The public’s hyper-sensitivity to the viability of long-term free agent contracts — thanks in part to segments like the aforementioned — is a really bad trend if you’re a player, agent, or just care about labor in general. The tables have become very much tilted in favor of ownership over labor over the last decade and a half. Nathaniel Grow of FanGraphs pointed out in March 2015 that the players’ share of total league revenues peaked in 2002 at 56 percent, but declined all the way to 38 percent in 2014. The current trend of teams signing their talented players to long-term contract extensions before or during their years of arbitration eligibility — before they have real leverage — as well as teams abstaining from signing free agents will only serve to send that percentage further down.
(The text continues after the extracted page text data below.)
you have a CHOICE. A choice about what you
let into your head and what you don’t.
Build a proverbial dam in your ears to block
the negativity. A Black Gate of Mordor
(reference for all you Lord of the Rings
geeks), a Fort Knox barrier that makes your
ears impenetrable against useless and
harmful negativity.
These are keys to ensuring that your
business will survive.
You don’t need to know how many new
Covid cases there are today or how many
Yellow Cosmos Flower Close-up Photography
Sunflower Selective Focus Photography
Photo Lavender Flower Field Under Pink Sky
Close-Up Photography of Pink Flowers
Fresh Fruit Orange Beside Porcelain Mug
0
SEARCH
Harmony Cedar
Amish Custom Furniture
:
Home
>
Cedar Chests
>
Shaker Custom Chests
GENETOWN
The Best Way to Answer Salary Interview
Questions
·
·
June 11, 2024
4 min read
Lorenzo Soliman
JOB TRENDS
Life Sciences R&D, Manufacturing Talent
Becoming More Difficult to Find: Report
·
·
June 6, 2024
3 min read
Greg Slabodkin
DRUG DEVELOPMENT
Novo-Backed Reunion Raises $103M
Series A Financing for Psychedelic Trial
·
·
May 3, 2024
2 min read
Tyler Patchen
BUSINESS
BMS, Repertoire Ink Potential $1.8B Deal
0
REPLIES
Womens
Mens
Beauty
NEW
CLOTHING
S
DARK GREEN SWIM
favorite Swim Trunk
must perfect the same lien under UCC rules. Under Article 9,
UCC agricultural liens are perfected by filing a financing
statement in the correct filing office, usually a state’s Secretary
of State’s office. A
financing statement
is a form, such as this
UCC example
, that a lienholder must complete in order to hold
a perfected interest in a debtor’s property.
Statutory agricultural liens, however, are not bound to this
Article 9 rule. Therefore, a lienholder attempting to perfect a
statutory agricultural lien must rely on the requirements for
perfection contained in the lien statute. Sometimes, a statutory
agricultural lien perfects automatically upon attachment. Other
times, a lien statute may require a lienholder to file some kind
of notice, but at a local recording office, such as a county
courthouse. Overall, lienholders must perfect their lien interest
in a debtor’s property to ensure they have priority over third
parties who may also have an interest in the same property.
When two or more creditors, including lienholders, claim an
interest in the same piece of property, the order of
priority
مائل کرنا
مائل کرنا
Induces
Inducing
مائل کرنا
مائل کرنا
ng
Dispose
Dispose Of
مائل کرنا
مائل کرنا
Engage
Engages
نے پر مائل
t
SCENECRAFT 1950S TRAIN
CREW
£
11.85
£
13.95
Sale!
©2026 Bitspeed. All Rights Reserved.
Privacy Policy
Craig has written at great length about the rather serious problem the MLBPA has on its hands. Solving this problem won’t be easy and may require the threat of a strike, or actually striking. As Craig mentioned, that would mean getting the players all on the same page on this issue, which would require some work. MLB hasn’t dealt with a strike since 1994 and it’s believed that it caused a serious decline in interest among fans, so it’s certainly something that would get the owners’ attention. The MLBPA may also need to consider replacing union head Tony Clark with someone with a serious labor background. Among the issues the union could focus on during negotiations for the next collective bargaining agreement: abolishing the draft and getting rid of the arbitration system. One thing is for sure: the players are not in a good spot now, especially when the league has its own network on which it propagandizes against them.